Self-care is plastered everywhere these days, and it might make you scream if you’re one of the millions of people who struggle to make it happen. Self-compassion is one of the established members of the self-help toolbox and can be a fantastic balm when you’re having a tough moment, as it reminds us of the power of being our own best friend in this human experience. And yet, other times putting your hand over your heart and offering yourself the empathy and solace you crave is just a band-aid, covering up hurt and anguish too deep to resolve on your own.
I tried self-compassion when it was first popularized and found it to be a deeply inadequate salve to my wounds at the time. It actually added to my frustration because it didn’t move the needle much on my emotional well-being. So I tossed it back on the shelf along with its failed companions: gratitude journaling and forgiving others. Can you tell I was an Oprah devotee? These fixes are better than nothing, but if you’re actively flailing in life, journaling about 3 things you appreciate likely isn’t enough to turn things around. And forgiveness is a chicken and egg scenario if you’re seething about past or present wrongs.
These tools can be effective when you’ve cleared old traumas and have a foundation to receive love from the self and the world around you. But if your path is blocked, these self-care methods are like looking through a dirty camera lens or standing alone on a stormy island. A blocked path means you have work to do, and if hearing that doesn’t sit well, you’re probably not ready to move forward, and that’s ok. The truth is, I didn’t realize the full extent of what I needed to deal with, and you might not either. I didn’t have many “big T” traumas in my life, but I had a whole slew of “little t” ones. They accumulated and wired my brain for a lot of negative thinking and expectations until I reached a point where I could no longer power through life with my old coping mechanisms. If that sounds familiar, there is hope.
Here are 3 steps to start clearing your path:
1. Commit to your own health.
You know what got my attention? When I learned the havoc cortisol wreaks on your body when it’s responding to non-physical threats and alarms, i.e., the thoughts you’re generating in your head. Did you know that cortisol and DHEA, the calming, repairing hormone, are generated from the same source? This means your body is producing either greater levels of cortisol or DHEA, depending on your stress level. So being angry and holding grudges is likely physically aging you and reducing your lifespan. That was a wake up call for me, and it should be for you too. Step one is choosing to let go of toxic emotions for your own physical well-being. And to keep choosing and recommitting, since we all deal with stress on a daily basis and may have difficult people in our lives.
2. Identify your resources and make a plan
What can you dedicate yourself to in terms of time and resources? Be realistic. Is it 15 minutes a day or 30 minutes twice a week? Does your budget allow you to buy a book or app, enroll in a course or small group, or hire 1:1 therapy or coaching? Which investment will produce the greatest results, knowing your personal strengths and motivations?
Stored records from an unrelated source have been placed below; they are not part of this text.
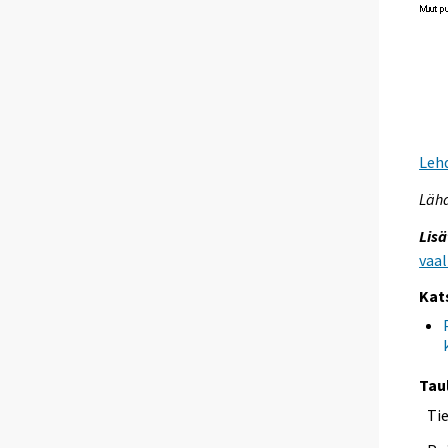
Leh
Lähd
Lisä
vaal
Kat
Tau
Ti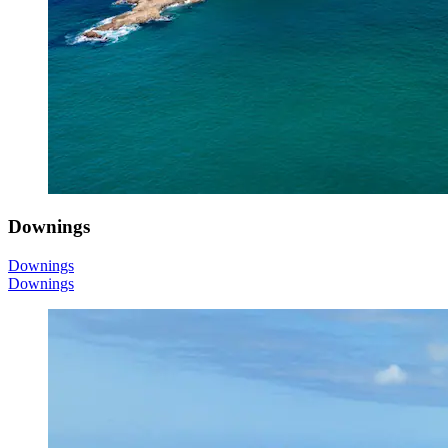
Downings
Downings
Downings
If you opt for the self-help route, schedule the time on your calendar and find an accountability partner. Share your goals and check in on a regular basis to track progress. And always if you have a mental health diagnosis, follow the advice of your licensed healthcare provider in addition to these strategies.
3. Practice patience and celebrate success.
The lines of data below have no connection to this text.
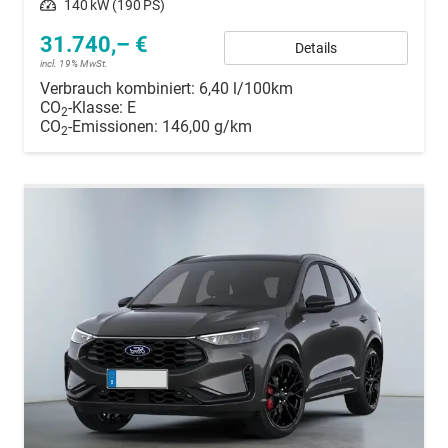
Leistung
140 kW (190 PS)
31.740,– €
Details
incl. 19% MwSt.
Verbrauch kombiniert:
6,40 l/100km
CO
-Klasse:
E
2
CO
-Emissionen:
146,00 g/km
2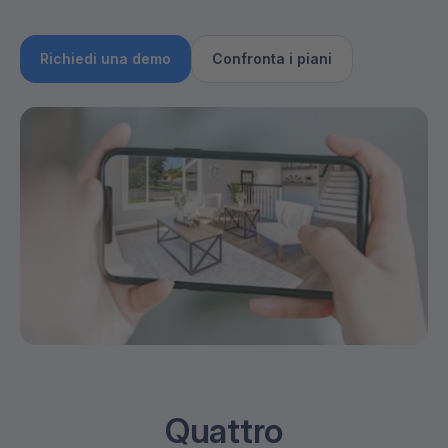
Richiedi una demo
Confronta i piani
Quattro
Clearing the crud and noise in your head takes time, depending on how much junk you’ve accumulated. Are we looking at individual events, years of strife, or decades of pain? Even though EFT can clear things faster than people expect, identifying the cornerstone memories that block your path is a process.
Celebrate the wins, even if they are tiny, like “Wow, I identified something I didn’t even know was an issue for me”. Start to notice subtle shifts in your world, such as, ‘I’m a little less cranky this morning’ or ‘I’ve gone a week without snapping at anyone or crying’. Healthy living is a practice, not a one-shot deal. Congratulate yourself on the baby steps, and someday you might even start a gratitude journal. Or not. It’s completely your call.